La iniciativa propone una baja escalonada de las alícuotas del impuesto a las Ganancias corporativo a partir de los ejercicios fiscales iniciados en 2026, lo que implicaría una disminución directa en la recaudación nacional y, en consecuencia, en los fondos que reciben las provincias y la Ciudad Autónoma de Buenos Aires.
De acuerdo con un informe elaborado por el Instituto Argentino de Análisis Fiscal (IARAF), el costo fiscal anual directo de la reducción de Ganancias sería equivalente al 0,22% del Producto Bruto Interno (PBI). El impacto efectivo comenzaría a sentirse en 2027, dado que las empresas tributan el saldo del ejercicio fiscal con posterioridad al cierre del año.
Según el análisis, de ese total:
0,09% del PBI correspondería a la Nación
0,13% del PBI afectaría a las provincias y CABA, al tratarse de un tributo coparticipable
En términos relativos, la pérdida estimada para los distritos subnacionales equivale aproximadamente al 2% del total de transferencias automáticas que reciben anualmente.
Frente a este escenario, varios mandatarios provinciales manifestaron su preocupación por la sostenibilidad de las finanzas locales, en un contexto de desaceleración del consumo y caída real de la recaudación.
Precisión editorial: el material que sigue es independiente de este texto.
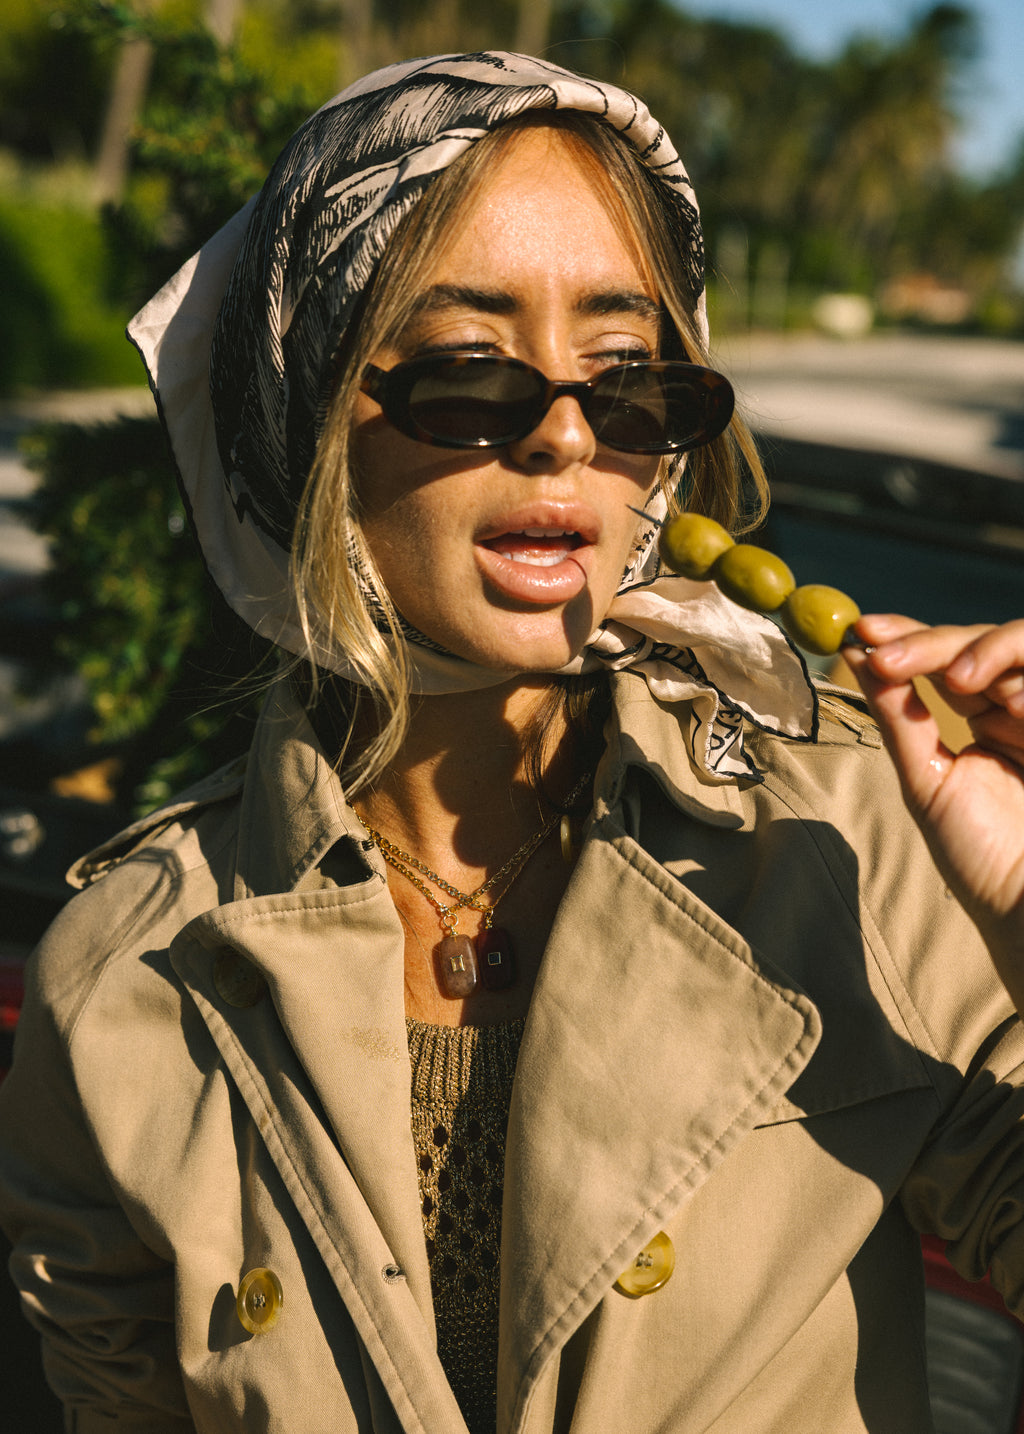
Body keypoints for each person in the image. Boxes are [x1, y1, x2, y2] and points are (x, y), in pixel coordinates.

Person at [1, 50, 1023, 1434]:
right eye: (470, 372)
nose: (562, 437)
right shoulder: (120, 983)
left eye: (622, 372)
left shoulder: (840, 848)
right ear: (304, 417)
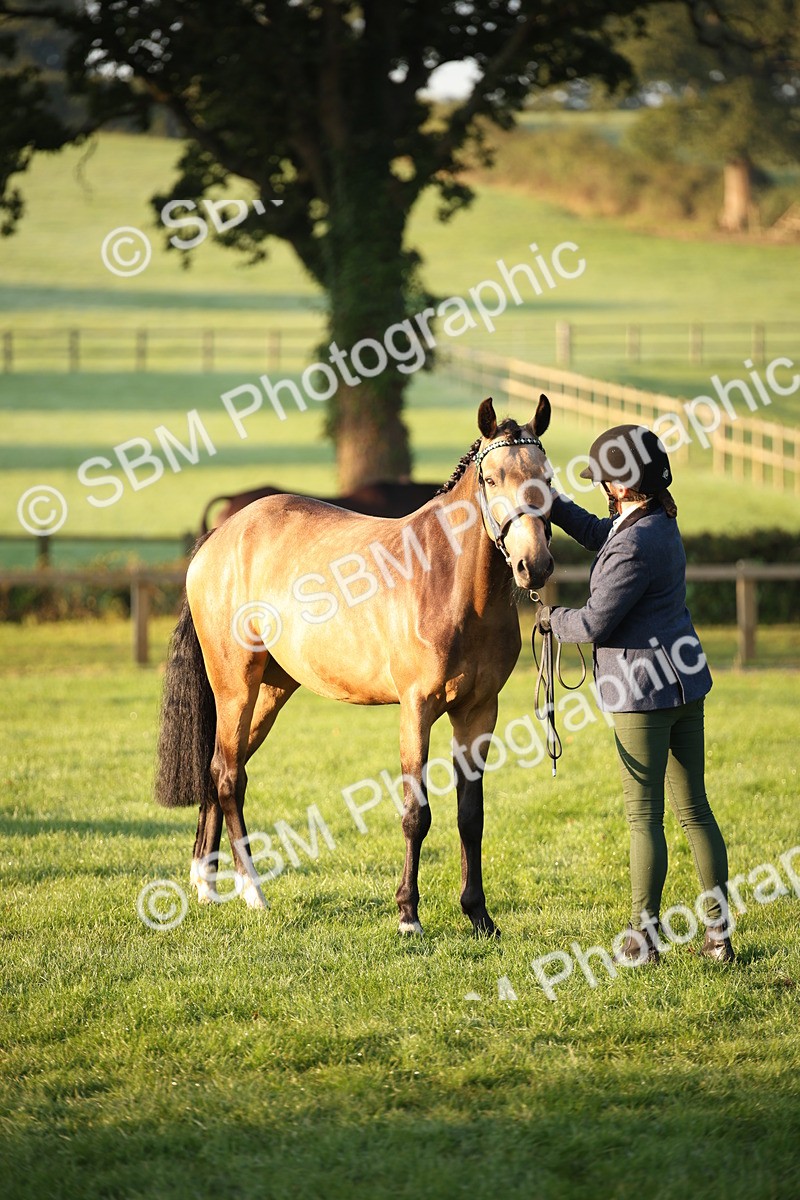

Los gobernadores plantearon la necesidad de mecanismos de compensación que amortigüen el impacto de la reforma sobre los ingresos provinciales.
Algunos jefes provinciales advirtieron que una combinación de menor actividad económica y reducción de alícuotas podría profundizar las dificultades fiscales que ya enfrentan sus administraciones, particularmente en distritos con alta dependencia de la coparticipación federal.
Una reunión prevista entre gobernadores para analizar el tema fue suspendida en medio de negociaciones abiertas con el Ejecutivo nacional.
Desde el Gobierno sostienen que el capítulo fiscal de la reforma es negociable, aunque remarcan que cualquier modificación no debe alterar el objetivo central del proyecto, orientado a reducir la presión tributaria sobre el sector productivo.
Funcionarios del Ejecutivo aseguran que la baja de Ganancias podría ser compensada por un incremento de la actividad económica, una mayor formalización del empleo y una ampliación de la base imponible, lo que permitiría recuperar parte de los recursos resignados en el mediano plazo.
El informe del IARAF plantea tres escenarios posibles respecto de la evolución futura de la recaudación:
Escenario optimista: la reducción de alícuotas genera una expansión suficiente de la base imponible y la recaudación se recupera plenamente a partir de 2027, sin pérdidas fiscales netas.
Escenario intermedio: la recaudación crece de manera gradual y recién se compensa totalmente la pérdida inicial hacia el año 2030, lo que requiere financiamiento transitorio.
Escenario pesimista: la baja de impuestos no produce efectos positivos y la pérdida fiscal del 0,22% del PBI se mantiene de forma sostenida en el tiempo.
Más allá del impuesto a las Ganancias, estimaciones privadas indican que el costo fiscal total de la reforma laboral rondaría el 0,83% del PBI. La mayor parte corresponde a la reducción de contribuciones patronales, mientras que el resto se explica por incentivos tributarios adicionales y la eliminación de algunos impuestos internos.
El tratamiento legislativo de la reforma laboral continúa en el Congreso, en un escenario donde el equilibrio entre alivio fiscal, sostenibilidad de las cuentas públicas y autonomía financiera de las provincias se convirtió en uno de los ejes centrales de la discusión.